AMCI's Mentoring Program White Paper
July 2009
Learning the Organization through Formal Mentoring
Mentoring Defined
Mentoring is the art of using one's experience to help others learn, grow and mature while navigating the obstructions that inevitably arise in the course of a career. We describe good mentoring as providing possibilities, connections and direction, not necessarily telling protégés exactly what to do. It involves connection of the experienced and inexperienced, the seniors and juniors, to facilitate such growth. The end result is a community intent on pooling collective knowledge, sharing solutions to common problems in a systematic manner, reducing the ramp-up time of the junior workforce, and simultaneously building a trust-based community.
To accomplish this goal, a mentoring program must be customized to fit the organization and directly support its mission and goals. Successful mentoring programs require training and coaching of the participants to effectively transmit information and broaden the foundation of corporate understanding and culture. Any organization can benefit from a mentoring approach which involves mentorees tapping into mentors' support, guidance, and coaching to chart goals for professional development, identify developmental activities, recognize unwritten rules, and navigate the organization.
Why AMCI's Mentoring Program?

> Data for analysis:
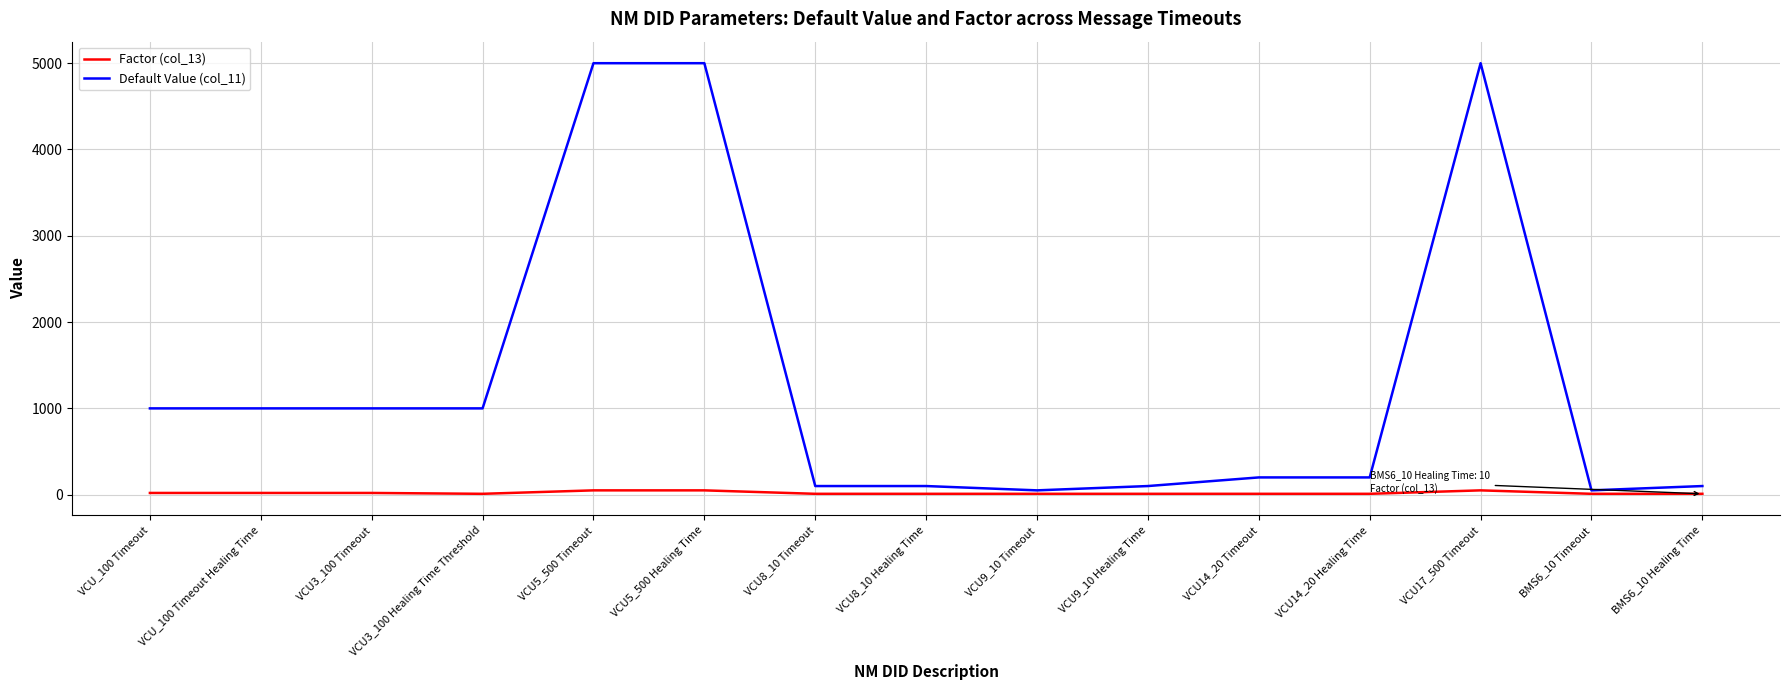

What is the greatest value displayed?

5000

--

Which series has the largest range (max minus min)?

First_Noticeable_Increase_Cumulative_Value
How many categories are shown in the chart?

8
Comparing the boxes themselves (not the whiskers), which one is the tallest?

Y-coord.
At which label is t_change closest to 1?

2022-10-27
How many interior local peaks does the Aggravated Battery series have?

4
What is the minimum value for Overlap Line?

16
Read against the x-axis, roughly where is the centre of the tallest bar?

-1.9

> Task: How would this sentence from the mentoring white paper read in Spanish: "We describe good mentoring as providing possibilities, connections and direction, not necessarily telling protégés exactly what to do."? The listing plays no part in what comes next.

> Task result: Describimos la buena mentoría como ofrecer posibilidades, conexiones y orientación, no necesariamente decirles a los protegidos exactamente qué hacer.